SBI Cards shares fall over 7%: Know the reason in details

SBI Cards & Payment Services Limited, one of India’s leading credit card companies, witnessed a significant dip in its stock prices, falling nearly 8% during the morning session on October 31st. This drop came despite the company’s impressive performance in the second quarter of the fiscal year.

SBI Cards reported a robust 14.71% year-on-year rise in its Q2 net profit, reaching a staggering Rs 602.98 crore. Additionally, the company’s total revenue experienced a substantial growth of 22% on a yearly basis, amounting to Rs 4,221 crore.


Know the reason here – 

The decline in SBI Cards’ stock value also finds its roots in several key financial indicators. Notably, the Net Interest Margin (NIM) has hit an all-time low, standing at 11.3% compared to 11.5% in the previous quarter. This decrease, combined with a persistent low revolver rate of 24%, has impacted the company’s overall revenue stream. Additionally, the credit cost remains high, recorded at 6.7% as opposed to 6.8% in the previous quarter and 5.6% in the same period last year.

Furthermore, SBI Cards faced challenges in its business momentum. The company experienced a slight loss in market share, dropping from 19.6% to 19.2% quarter-on-quarter. The number of new accounts opened also witnessed a decline of 11.8% year-on-year, indicating a slowdown in customer acquisition. Although the total number of cards increased by 20.95% year-on-year, the growth rate saw a marginal dip when compared to the previous quarter.

In terms of spending patterns, while quarterly spends showed a significant increase of 27.1% year-on-year, the growth rate decelerated to 7.1% quarter-on-quarter. Retail spends, a vital revenue source, experienced a slowdown, rising by 20.7% year-on-year and 5.3% quarter-on-quarter. On the other hand, corporate spends surged by 55.3% year-on-year and 13.8% quarter-on-quarter, demonstrating a shift in expenditure patterns.

The company’s profit and loss statement also fell below analysts’ estimates. While the net income showed a positive growth of 17.2% year-on-year and 4.1% quarter-on-quarter, it still fell short of the estimates. Provisions increased significantly by 35.8% year-on-year, reflecting a cautious approach towards managing credit risks. The Profit After Tax (PAT) stood at Rs 603 crore, up by 14.7% year-on-year but below the estimated Rs 650 crore.

This unexpected downturn in SBI Cards’ stock value has raised eyebrows in the financial market, especially considering the backdrop of their stellar financial results.

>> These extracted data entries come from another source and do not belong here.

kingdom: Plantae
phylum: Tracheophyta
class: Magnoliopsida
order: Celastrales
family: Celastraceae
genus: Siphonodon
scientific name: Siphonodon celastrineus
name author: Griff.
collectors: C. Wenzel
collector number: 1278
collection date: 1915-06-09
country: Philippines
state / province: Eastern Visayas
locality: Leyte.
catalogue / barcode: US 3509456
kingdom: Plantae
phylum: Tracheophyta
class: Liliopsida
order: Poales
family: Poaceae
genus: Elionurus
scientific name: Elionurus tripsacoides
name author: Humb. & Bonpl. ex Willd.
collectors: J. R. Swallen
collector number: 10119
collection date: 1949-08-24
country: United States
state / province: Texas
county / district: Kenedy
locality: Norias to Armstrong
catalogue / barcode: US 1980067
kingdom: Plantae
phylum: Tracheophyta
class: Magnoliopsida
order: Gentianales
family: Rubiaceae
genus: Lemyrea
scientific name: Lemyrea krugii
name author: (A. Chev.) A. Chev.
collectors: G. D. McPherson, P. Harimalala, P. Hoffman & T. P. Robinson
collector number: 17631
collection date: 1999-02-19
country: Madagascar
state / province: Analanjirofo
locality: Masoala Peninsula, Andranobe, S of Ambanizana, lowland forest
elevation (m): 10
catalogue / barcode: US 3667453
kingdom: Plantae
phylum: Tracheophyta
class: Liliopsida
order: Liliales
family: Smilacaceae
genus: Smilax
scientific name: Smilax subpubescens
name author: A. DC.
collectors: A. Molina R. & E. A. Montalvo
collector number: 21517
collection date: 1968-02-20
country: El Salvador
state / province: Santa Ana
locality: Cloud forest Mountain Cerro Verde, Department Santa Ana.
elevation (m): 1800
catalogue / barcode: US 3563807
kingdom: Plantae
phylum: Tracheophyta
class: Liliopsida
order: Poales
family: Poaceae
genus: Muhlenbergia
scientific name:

At 9:41 am the shares of SBI Cards were trading at ₹735.45, 6.95% lower against the previous close

Also: Industry analysts speculate that this decline can be temporary as India’s financial sector might see the collaboration between Reliance Industries, led by India’s richest man, Mukesh Ambani, and the State Bank of India.

Mukesh Ambani, known for his ambitious business ventures, has been making waves in both the online retail and financial sectors. His brainchild, Reliance Industries, is gearing up for another major disruption, this time in the realm of credit cards.

Reliance has partnered with the State Bank of India, the country’s largest and most trusted bank, to launch two co-branded credit cards on the indigenous RuPay network.

These innovative cards, likely to be named ‘Reliance SBI Cards,’ are poised to redefine the credit card landscape in India.

This strategic alliance between Reliance and SBI marks a crucial moment in the Indian financial industry. Reliance Industries, with its vast resources and ambitious vision, is expected to bring a fresh perspective and innovative offerings to the credit card market.

The co-branded cards, operating on the RuPay network, are anticipated to offer unique benefits and privileges to cardholders, setting them apart from existing offerings in the market.

About SBI Cards

SBI Cards & Payment Services Limited, originally founded in May 1998 by the State Bank of India and GE Capital, has grown into a prominent credit card issuer and payment provider in India.

In December 2017, State Bank of India and The Carlyle Group acquired stakes in the company, solidifying its position as a market leader. The company’s headquarters in Gurugram, Haryana/Delhi NCR, serves as the hub of its operations.

As the only publicly listed pure-play credit card issuer in India, SBI Cards has consistently delivered value to its shareholders and customers alike.

However, with the advent of this groundbreaking partnership between Reliance and SBI, the dynamics of the credit card industry in India are on the verge of a paradigm shift.

The introduction of the co-branded ‘Reliance SBI Cards’ is expected to bring unparalleled convenience and exclusive privileges to cardholders, setting a new benchmark for the industry.

While the recent dip in SBI Cards’ stock prices might have raised concerns among investors, the long-term implications of this collaboration are likely to redefine the financial landscape in India.